- Born: 1996 (age 29–30) Paris, France
- Education: University College London; King's College London;
- Years active: 2021–present
- Website: cecilepin.com

= Cecile Pin =

French author

Cecile Pin (born 1996) is a French author based in London. Her debut novel Wandering Souls (2023) received a Somerset Maugham Award among other accolades. In 2025, Pin was named a Forbes 30 Under 30.

==Early life==
Pin was born and raised in Paris, to a French father and a Vietnamese mother who had arrived in the 1970s from a camp in Thailand. She also spent four years of her childhood in New York, where she attended a French School. At age 18, Pin moved to London to study Philosophy at University College London (UCL). She completed a Master of Arts (MA) at King's College London.

==Career==
Pin previously worked as an editorial assistant at Jonathan Cape.

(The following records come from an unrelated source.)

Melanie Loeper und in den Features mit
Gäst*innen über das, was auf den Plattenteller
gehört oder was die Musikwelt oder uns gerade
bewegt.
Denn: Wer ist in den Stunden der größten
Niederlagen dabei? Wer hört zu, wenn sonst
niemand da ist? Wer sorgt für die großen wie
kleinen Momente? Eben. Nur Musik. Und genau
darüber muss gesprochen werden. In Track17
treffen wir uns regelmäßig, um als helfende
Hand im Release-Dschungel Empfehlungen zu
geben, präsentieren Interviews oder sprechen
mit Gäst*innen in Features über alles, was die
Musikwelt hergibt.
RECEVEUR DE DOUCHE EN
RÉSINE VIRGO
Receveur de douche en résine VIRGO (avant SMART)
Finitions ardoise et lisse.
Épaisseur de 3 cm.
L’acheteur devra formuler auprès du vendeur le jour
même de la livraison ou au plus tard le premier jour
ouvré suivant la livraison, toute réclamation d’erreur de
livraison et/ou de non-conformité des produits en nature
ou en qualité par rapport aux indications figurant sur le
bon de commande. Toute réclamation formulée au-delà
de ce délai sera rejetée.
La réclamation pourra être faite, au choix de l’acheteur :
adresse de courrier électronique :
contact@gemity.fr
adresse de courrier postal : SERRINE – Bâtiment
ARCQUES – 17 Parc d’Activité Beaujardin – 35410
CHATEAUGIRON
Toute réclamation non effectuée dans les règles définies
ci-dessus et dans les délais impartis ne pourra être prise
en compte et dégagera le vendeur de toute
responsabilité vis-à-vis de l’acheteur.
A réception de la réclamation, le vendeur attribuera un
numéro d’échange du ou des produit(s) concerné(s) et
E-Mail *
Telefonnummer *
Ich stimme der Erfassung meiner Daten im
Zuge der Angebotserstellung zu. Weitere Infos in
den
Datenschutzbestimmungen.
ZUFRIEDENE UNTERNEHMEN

Via HarperCollins imprint Fourth Estate and with help from the 2021 London Writers' Award, Pin's debut novel Wandering Souls was published in March 2023. Its U.S. publisher was Henry Holt. Pin had become inspired researching the Vietnamese boat people, especially Vietnamese refugees to Britain. She felt the British Southeast Asian community was underrepresented in literature. Her philosophy studies also had an influence on the novel. Wandering Souls won a Somerset Maugham Award and was shortlisted for the Waterstones Debut Fiction Prize and longlisted for the Women's Prize for Fiction. The French translation by Carine Chichereau also received a Fragonard Prize for Foreign Literature.

In January 2024, Fourth Estate acquired the rights to publish Pin's second novel Celestial Lights in 2026.